* [Supplied text]:

···

Diff below adds a 'struct socket *' argument to sounlock() in order to
prepare the stack for per-socket locks.

That means sofree() will now unlock a given socket before freeing it.
But since we do not want to not release the NET_LOCK() when processing
incoming TCP packets, in_pcbdetach() needs a special treatment.  That's
also true for unp_drop() as long as Unix sockets will required the
KERNEL_LOCK().

This is on top of my previous diff to reduce the number of sofree().

Comments?  Oks?

diff --git sys/kern/sys_socket.c sys/kern/sys_socket.c
index 916c33a0c1a..a754a7b2698 100644
--- sys/kern/sys_socket.c
+++ sys/kern/sys_socket.c
@@ -88,7 +88,7 @@ soo_ioctl(struct file *fp, u_long cmd, caddr_t data, struct 
proc *p)

···

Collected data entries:
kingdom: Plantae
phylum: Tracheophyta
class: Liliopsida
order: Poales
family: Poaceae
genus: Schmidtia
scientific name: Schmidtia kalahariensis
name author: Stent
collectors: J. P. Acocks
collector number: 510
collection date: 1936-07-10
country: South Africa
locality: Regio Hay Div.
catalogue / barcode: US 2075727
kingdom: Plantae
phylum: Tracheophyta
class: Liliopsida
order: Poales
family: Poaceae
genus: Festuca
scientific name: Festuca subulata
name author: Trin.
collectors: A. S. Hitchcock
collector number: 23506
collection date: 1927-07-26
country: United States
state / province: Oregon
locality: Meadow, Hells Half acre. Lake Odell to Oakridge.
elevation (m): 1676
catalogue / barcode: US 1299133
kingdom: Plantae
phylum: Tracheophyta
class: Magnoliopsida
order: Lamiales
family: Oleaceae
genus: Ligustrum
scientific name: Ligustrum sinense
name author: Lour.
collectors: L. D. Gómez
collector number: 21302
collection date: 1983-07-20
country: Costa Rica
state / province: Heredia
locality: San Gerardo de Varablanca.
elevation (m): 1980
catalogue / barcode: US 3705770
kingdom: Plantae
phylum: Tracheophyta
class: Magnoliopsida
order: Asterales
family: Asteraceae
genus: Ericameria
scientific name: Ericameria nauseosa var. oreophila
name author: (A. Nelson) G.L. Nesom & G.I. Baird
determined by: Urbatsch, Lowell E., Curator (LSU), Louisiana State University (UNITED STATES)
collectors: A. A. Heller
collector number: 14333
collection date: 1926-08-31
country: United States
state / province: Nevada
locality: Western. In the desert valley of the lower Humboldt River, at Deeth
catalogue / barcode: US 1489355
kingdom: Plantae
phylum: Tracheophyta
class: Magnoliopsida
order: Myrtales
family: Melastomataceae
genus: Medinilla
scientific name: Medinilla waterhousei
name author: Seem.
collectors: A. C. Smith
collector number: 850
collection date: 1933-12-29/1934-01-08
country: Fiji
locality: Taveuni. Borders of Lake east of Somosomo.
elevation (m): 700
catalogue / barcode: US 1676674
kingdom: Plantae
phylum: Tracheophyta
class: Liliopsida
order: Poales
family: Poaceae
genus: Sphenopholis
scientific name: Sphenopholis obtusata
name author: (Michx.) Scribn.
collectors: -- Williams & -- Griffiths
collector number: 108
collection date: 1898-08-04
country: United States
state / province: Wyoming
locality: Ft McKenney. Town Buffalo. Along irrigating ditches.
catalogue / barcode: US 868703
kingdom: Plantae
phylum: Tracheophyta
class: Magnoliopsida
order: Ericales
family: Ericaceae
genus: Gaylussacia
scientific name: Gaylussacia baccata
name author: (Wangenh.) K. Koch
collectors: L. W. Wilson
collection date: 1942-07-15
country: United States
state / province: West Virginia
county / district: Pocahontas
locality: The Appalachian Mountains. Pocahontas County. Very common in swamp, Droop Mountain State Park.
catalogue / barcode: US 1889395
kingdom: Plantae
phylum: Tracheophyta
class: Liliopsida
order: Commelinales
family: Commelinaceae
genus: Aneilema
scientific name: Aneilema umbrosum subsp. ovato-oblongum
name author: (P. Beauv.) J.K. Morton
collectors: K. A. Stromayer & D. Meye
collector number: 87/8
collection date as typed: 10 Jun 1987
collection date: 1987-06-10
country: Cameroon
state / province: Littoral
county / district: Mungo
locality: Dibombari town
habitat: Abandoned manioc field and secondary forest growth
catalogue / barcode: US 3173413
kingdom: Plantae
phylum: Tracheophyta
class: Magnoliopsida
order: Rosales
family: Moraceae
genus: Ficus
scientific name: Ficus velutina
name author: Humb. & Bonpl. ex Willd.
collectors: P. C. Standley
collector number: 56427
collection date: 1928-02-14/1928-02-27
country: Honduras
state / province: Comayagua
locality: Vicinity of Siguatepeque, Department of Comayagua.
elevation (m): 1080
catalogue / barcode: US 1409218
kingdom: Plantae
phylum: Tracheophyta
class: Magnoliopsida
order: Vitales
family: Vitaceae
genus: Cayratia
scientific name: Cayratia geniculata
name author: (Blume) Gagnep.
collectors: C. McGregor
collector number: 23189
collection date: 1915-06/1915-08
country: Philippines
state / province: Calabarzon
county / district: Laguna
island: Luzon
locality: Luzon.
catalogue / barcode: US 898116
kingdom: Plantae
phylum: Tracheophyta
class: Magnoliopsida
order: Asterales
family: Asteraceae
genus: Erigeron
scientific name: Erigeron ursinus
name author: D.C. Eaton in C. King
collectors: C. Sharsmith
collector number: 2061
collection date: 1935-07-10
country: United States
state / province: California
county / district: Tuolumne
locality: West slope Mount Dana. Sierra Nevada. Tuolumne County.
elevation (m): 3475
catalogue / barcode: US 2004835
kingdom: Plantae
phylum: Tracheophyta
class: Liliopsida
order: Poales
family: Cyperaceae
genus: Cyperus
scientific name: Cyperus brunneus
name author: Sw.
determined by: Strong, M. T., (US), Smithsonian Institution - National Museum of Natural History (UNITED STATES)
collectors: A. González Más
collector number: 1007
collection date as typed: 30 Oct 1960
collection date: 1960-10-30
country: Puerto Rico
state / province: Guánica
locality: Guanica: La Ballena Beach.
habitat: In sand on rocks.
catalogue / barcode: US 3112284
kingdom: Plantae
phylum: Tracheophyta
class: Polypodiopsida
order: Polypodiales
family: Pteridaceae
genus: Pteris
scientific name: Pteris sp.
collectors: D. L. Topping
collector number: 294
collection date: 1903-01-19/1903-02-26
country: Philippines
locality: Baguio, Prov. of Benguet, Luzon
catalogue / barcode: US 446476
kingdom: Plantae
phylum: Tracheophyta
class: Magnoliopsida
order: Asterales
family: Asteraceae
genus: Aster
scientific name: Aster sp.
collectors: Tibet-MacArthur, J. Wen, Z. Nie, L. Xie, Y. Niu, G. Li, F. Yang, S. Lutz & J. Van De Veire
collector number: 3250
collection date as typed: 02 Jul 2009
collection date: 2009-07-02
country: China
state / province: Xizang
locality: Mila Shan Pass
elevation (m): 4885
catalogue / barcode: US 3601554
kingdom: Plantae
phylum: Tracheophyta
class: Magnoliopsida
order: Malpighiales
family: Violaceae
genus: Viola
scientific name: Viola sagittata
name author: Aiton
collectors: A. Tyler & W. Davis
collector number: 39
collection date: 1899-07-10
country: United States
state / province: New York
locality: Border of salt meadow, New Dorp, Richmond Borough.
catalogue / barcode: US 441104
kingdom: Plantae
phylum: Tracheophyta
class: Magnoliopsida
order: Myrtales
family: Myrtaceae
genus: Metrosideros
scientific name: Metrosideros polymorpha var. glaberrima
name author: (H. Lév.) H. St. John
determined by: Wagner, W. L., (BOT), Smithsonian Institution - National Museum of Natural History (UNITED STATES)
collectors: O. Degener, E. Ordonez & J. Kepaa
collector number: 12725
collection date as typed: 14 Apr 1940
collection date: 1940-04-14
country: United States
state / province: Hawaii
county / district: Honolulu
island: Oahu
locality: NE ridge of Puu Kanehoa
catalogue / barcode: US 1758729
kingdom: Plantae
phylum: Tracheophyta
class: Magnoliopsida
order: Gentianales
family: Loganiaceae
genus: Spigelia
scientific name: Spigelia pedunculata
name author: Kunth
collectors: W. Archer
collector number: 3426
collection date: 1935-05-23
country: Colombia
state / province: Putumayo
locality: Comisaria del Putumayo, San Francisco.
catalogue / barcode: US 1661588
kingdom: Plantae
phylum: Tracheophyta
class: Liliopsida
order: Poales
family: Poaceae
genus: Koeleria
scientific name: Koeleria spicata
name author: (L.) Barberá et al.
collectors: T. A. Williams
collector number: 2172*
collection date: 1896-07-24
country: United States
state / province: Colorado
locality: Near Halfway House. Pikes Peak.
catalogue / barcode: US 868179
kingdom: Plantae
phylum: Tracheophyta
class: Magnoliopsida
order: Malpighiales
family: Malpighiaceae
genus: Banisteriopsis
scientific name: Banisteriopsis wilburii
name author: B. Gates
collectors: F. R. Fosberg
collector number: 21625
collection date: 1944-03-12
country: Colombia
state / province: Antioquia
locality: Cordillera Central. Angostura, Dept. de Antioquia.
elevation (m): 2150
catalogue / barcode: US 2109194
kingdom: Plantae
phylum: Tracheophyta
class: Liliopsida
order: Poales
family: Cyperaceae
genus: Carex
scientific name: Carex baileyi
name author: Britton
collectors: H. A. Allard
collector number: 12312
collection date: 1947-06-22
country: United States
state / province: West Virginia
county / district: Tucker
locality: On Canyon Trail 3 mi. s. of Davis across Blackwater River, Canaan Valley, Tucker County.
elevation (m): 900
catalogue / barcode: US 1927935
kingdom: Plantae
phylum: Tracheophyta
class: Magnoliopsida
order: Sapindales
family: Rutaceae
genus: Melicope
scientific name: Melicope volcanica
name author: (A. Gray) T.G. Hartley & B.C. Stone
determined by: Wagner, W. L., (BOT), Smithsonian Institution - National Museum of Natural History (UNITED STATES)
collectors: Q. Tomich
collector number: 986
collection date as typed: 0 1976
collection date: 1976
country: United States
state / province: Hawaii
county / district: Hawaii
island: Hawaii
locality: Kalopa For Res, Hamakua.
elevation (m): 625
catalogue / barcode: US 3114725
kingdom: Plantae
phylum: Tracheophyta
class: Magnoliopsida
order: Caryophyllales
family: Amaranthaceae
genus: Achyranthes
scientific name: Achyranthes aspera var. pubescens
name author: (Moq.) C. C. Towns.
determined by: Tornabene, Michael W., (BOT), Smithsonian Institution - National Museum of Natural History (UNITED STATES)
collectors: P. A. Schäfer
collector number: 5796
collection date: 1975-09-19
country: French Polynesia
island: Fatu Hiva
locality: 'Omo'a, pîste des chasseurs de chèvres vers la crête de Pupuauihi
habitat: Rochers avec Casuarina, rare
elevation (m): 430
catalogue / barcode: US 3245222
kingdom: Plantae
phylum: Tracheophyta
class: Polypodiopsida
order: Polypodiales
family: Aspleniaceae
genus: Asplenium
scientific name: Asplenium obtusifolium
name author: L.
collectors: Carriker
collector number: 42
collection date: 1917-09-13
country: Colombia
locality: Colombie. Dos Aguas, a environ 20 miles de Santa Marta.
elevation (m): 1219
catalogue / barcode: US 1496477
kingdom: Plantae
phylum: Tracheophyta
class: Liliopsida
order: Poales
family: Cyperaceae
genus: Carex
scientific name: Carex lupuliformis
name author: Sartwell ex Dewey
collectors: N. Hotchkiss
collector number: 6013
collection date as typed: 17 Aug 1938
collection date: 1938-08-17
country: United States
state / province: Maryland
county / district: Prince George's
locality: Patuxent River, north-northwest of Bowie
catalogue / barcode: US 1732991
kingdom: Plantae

···

* [Given instruction A]: In the sounlock patch post, what argument does the diff add to sounlock()?
* [Given instruction B]: Write out the sounlock patch post word for word, from "Diff below adds" up to and including "KERNEL_LOCK().".
* [Given instruction C]: Continue the sounlock patch post from the point where it stops.
The entries stand apart from the sounlock patch post.

* [Result A]: A 'struct socket *' argument.

* [Result B]:
Diff below adds a 'struct socket *' argument to sounlock() in order to
prepare the stack for per-socket locks.

That means sofree() will now unlock a given socket before freeing it.
But since we do not want to not release the NET_LOCK() when processing
incoming TCP packets, in_pcbdetach() needs a special treatment.  That's
also true for unp_drop() as long as Unix sockets will required the
KERNEL_LOCK().

* [Result C]:
                        so->so_state |= SS_NBIO;
                else
                        so->so_state &= ~SS_NBIO;
-               sounlock(s);
+               sounlock(so, s);
                break;
 
        case FIOASYNC:
@@ -102,7 +102,7 @@ soo_ioctl(struct file *fp, u_long cmd, caddr_t data, struct 
proc *p)
                        so->so_rcv.sb_flags &= ~SB_ASYNC;
                        so->so_snd.sb_flags &= ~SB_ASYNC;
                }
-               sounlock(s);
+               sounlock(so, s);
                break;
 
        case FIONREAD:
@@ -176,7 +176,7 @@ soo_poll(struct file *fp, int events, struct proc *p)
                        so->so_snd.sb_flags |= SB_SEL;
                }
        }
-       sounlock(s);
+       sounlock(so, s);
        return (revents);
 }
 
@@ -197,7 +197,7 @@ soo_stat(struct file *fp, struct stat *ub, struct proc *p)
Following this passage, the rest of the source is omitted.